ON Semiconductor Shares Drop 22% Following Lower Than Expected 4Q Projections Amid Slowing Electric Vehicle Demand
ON Semiconductor moves forward with job cuts, unsettling investors, as the chipmaker's projections show decreased earnings due to softened electric vehicle demand, increased risk due to higher interest rates, and potential impact from recent United Auto Workers strike.
- ON Semiconductor's shares fell almost 22% as projections for the fourth quarter significantly underperformed analysts' expectations.

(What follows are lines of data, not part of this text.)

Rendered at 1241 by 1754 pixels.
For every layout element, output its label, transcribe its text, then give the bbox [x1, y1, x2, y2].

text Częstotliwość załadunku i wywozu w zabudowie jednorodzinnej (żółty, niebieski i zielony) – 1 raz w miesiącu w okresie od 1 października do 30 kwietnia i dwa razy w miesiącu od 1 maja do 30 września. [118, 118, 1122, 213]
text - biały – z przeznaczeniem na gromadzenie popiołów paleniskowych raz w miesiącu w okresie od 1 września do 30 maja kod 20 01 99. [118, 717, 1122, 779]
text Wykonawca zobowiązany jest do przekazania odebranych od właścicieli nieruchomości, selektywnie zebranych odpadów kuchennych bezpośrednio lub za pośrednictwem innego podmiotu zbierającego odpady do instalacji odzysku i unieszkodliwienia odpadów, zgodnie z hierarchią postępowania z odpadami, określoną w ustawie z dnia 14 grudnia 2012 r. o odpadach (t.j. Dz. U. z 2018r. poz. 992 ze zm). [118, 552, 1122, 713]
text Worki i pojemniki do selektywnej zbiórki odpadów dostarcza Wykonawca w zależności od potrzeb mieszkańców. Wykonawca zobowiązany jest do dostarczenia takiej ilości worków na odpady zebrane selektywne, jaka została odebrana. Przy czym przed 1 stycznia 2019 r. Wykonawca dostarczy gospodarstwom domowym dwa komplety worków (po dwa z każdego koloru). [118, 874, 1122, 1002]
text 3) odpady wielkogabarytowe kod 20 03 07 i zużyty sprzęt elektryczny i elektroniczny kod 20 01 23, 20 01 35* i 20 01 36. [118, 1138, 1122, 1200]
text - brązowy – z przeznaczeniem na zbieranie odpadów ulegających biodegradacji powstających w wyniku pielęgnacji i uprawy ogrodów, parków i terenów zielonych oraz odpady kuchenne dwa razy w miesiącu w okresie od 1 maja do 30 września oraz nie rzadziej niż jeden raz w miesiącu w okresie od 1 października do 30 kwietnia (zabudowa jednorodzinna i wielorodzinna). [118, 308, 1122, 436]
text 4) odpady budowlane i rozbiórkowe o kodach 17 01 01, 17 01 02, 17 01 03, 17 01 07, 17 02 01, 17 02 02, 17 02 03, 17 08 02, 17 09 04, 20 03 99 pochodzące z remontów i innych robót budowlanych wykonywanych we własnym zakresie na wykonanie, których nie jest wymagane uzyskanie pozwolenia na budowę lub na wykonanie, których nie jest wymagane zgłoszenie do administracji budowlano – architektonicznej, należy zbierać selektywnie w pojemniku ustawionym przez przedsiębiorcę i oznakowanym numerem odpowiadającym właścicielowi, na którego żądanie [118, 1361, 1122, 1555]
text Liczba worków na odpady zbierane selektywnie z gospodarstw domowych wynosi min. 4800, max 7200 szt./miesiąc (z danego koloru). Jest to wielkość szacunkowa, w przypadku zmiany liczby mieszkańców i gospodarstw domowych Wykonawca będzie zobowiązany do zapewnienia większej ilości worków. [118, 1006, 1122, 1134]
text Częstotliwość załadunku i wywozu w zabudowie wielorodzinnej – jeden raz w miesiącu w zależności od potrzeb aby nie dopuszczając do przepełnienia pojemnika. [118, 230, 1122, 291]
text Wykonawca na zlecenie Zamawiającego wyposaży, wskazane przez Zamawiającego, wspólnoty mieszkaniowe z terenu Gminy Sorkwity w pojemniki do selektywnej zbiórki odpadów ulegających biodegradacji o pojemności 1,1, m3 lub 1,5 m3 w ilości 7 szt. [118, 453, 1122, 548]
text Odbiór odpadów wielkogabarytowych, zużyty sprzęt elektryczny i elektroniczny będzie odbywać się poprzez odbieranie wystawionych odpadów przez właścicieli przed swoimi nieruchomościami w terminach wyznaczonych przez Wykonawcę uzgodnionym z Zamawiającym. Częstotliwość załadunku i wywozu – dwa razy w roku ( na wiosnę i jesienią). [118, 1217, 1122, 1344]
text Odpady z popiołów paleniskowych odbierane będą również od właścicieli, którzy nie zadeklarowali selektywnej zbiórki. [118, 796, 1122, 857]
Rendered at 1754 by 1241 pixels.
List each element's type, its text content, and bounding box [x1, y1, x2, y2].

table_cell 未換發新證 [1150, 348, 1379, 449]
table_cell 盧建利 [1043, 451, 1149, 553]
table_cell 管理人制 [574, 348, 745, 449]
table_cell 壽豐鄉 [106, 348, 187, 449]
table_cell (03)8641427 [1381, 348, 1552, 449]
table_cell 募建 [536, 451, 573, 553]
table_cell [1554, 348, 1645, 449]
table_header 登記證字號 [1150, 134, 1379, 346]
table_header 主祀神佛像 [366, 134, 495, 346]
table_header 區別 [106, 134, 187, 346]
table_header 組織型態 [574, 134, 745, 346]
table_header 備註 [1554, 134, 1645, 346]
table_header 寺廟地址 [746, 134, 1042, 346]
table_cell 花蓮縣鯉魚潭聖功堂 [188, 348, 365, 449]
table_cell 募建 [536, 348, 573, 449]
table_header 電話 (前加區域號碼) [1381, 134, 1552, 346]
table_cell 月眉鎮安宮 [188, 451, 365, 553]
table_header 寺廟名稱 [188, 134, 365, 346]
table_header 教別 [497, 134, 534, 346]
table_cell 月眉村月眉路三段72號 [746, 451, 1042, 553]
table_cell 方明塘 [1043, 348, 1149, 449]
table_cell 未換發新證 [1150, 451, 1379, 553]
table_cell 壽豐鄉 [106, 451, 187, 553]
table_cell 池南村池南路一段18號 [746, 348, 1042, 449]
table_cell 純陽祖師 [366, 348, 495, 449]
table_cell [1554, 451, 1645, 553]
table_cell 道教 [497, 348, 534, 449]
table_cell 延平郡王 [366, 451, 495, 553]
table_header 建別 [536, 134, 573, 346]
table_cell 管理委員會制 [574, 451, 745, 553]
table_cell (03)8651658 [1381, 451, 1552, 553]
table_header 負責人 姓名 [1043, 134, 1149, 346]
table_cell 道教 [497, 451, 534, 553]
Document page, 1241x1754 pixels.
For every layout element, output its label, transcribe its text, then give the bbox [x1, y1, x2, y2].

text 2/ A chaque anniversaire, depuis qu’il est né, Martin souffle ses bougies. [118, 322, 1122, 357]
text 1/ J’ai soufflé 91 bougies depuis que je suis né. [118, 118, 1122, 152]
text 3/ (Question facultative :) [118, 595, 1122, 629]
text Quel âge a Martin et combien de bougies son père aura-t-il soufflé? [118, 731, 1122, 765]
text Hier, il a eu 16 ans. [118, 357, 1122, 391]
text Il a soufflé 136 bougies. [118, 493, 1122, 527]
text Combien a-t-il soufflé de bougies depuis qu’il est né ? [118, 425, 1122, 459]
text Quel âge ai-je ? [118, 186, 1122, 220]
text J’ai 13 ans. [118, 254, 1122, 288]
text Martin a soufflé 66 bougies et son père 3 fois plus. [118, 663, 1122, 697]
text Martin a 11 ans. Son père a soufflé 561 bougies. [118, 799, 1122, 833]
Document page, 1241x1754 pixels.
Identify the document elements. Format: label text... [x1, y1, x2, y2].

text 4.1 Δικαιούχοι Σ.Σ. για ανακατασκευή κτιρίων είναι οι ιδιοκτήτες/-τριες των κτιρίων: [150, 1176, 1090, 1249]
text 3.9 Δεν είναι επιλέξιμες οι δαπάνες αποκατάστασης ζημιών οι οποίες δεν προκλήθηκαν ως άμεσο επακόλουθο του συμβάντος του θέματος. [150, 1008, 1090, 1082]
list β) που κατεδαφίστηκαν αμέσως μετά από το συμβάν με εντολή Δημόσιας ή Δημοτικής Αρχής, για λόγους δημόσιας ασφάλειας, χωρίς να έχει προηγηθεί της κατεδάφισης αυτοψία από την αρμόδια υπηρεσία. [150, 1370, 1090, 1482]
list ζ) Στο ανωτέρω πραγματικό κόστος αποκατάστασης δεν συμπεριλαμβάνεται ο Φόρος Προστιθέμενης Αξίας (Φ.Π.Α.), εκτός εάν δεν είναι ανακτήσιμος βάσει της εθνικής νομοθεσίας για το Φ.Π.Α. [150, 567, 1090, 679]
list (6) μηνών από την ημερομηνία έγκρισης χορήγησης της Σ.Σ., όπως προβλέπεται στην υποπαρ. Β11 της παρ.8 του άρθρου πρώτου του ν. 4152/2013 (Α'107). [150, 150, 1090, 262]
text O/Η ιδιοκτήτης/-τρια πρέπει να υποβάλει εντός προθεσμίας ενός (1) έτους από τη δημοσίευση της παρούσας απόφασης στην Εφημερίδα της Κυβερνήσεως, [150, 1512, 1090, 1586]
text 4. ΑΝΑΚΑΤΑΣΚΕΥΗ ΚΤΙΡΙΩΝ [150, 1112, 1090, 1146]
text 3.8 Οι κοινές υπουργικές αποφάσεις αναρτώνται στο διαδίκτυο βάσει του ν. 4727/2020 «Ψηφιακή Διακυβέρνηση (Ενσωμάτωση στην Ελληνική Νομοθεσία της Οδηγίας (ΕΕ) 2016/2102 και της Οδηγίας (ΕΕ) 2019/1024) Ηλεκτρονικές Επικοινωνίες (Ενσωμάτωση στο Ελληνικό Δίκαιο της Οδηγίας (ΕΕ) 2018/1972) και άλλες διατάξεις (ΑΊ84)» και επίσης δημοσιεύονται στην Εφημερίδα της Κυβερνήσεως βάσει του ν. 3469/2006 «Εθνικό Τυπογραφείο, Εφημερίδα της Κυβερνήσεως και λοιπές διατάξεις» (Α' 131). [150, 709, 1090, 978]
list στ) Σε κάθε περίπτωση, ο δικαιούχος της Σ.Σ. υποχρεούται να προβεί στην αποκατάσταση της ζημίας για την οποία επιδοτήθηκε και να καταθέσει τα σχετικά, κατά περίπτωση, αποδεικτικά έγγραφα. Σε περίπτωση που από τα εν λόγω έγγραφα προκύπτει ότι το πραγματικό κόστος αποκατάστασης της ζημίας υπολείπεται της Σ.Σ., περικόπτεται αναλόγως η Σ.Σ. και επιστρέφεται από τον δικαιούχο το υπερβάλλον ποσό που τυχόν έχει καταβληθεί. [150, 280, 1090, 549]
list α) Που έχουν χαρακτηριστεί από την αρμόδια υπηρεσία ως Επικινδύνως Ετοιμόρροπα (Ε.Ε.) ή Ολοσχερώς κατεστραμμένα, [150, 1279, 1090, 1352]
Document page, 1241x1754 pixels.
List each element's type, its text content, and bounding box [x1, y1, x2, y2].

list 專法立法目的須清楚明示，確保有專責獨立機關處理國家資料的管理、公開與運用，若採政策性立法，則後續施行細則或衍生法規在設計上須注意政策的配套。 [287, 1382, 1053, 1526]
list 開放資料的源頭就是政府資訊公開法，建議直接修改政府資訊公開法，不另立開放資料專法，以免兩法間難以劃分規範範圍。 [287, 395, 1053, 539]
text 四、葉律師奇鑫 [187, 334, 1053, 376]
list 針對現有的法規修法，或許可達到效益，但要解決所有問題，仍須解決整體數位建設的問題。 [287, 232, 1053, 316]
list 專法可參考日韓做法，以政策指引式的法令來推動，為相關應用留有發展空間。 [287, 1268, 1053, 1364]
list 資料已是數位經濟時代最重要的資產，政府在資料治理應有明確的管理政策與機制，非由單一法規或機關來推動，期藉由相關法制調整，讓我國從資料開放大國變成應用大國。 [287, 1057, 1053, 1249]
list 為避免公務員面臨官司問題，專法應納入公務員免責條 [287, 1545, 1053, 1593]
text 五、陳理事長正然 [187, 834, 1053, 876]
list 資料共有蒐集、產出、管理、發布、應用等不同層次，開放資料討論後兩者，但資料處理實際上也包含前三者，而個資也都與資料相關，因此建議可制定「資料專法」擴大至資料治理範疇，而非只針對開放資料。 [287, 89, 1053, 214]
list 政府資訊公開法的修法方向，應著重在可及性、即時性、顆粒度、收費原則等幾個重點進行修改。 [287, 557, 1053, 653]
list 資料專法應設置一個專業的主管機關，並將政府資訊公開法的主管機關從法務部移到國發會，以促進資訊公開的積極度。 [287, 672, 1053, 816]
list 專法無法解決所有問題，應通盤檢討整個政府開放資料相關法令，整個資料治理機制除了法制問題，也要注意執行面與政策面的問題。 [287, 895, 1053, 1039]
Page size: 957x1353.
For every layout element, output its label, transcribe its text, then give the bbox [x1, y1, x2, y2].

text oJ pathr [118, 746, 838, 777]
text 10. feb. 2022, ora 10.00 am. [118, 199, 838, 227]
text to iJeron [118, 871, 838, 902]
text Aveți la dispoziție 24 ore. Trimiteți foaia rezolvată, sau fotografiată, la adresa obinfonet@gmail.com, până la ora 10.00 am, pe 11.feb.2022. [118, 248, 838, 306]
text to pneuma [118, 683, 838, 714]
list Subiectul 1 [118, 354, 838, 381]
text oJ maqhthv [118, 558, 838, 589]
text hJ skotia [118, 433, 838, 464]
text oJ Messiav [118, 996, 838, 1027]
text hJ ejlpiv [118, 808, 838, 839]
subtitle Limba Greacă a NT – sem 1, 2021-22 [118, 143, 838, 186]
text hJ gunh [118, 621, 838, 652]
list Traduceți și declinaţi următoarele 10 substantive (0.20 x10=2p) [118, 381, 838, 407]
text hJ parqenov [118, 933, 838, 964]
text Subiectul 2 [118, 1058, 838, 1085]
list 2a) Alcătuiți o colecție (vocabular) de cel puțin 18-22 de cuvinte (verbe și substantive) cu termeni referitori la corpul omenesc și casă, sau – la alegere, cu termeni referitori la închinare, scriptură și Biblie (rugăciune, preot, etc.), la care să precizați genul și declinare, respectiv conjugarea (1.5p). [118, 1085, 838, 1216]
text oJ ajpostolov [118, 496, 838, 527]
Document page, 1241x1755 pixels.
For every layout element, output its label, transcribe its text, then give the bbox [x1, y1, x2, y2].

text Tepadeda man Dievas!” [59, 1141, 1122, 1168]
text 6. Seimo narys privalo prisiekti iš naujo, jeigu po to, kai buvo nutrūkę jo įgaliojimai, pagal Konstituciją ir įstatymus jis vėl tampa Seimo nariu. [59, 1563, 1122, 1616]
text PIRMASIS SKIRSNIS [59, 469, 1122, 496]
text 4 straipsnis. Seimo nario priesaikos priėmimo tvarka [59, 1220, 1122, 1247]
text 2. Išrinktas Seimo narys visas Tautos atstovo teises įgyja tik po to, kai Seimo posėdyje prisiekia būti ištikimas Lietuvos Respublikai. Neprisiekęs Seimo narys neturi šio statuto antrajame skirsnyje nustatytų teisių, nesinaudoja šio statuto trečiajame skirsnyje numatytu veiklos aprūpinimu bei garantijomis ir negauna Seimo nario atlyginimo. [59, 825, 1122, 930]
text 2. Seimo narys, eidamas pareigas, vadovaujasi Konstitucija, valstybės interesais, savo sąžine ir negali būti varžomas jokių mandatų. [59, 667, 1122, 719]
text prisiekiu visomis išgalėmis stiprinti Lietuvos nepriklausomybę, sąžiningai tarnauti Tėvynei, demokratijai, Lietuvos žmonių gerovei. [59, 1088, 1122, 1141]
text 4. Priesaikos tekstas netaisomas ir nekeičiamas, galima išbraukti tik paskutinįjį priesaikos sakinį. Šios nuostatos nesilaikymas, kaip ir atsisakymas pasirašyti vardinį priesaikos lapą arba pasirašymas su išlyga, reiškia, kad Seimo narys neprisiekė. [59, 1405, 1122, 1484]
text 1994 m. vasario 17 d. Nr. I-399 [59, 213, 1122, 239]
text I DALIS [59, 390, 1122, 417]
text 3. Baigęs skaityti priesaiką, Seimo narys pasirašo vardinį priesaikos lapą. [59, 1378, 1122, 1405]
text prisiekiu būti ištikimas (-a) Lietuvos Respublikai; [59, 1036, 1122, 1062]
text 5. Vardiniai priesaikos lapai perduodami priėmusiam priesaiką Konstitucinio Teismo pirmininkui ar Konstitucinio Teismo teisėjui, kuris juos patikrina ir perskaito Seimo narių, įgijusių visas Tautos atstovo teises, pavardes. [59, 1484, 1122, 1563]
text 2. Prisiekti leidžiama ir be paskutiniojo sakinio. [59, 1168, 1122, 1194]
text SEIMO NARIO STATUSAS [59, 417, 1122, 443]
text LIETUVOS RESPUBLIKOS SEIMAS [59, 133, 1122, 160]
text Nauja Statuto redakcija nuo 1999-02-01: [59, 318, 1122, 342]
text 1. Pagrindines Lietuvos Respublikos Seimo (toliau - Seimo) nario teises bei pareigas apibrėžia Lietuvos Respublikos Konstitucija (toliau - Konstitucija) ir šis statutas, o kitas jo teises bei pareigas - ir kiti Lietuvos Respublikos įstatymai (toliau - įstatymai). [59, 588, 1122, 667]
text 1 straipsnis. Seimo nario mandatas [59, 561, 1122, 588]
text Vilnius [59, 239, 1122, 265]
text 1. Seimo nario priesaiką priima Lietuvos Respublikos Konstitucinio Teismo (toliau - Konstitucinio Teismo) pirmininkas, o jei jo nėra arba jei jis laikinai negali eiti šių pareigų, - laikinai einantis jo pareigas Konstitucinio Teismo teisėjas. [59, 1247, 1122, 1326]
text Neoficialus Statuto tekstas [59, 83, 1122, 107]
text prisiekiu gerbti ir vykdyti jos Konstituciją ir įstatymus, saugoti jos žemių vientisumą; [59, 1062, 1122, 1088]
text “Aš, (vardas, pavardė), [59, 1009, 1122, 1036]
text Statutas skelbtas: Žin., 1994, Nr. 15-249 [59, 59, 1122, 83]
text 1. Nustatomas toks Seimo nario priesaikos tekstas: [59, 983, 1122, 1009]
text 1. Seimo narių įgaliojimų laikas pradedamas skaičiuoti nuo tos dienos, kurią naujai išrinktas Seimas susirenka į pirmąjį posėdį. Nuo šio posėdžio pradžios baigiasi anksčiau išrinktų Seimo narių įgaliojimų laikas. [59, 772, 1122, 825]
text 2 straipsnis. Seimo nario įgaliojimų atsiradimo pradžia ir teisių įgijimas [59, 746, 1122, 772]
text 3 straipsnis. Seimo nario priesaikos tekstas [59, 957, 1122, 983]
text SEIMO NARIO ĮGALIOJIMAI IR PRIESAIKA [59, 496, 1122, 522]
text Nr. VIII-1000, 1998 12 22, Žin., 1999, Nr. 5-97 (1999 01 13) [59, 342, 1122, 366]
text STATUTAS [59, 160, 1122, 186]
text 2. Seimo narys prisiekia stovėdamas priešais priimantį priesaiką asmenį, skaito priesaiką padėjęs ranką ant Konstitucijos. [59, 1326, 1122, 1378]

The chipmaker predicted its fourth quarter revenue to be between $1.9 billion and $2 billion, compared to analysts' predictions of $2.18 billion.
- The company's CEO, Hassane El-Khoury, denied direct impact from the United Auto Workers strike on the projection, although he warned of possible future repercussions. Instead, El-Khoury hinted at the influence of a 'single outlier customer' in affecting the quarterly earnings.
- Deutsche Bank analysts believe ON Semiconductor has 'succumbed to macro pressures', referencing the softening demand for cars, particularly electric vehicles. Despite this, they maintain a buy rating on the stock, citing the company's structural improvements.
- Craig-Hallum analysts also warned of near-term automotive uncertainties affecting ON Semiconductor, including the recent UAW strike, high interest rates, and a drop in demand for electric vehicles. This is predicted to negatively impact the company's performance in upcoming quarters or potentially much of 2024.
- Despite the gloomy forecast, ON Semiconductor's third-quarter FY23 revenue reported a decrease of only 0.5% year-on-year to $2.18 billion, beating the consensus of $2.15 billion. The adjusted earnings per share of $1.39 also topped the consensus of $1.34.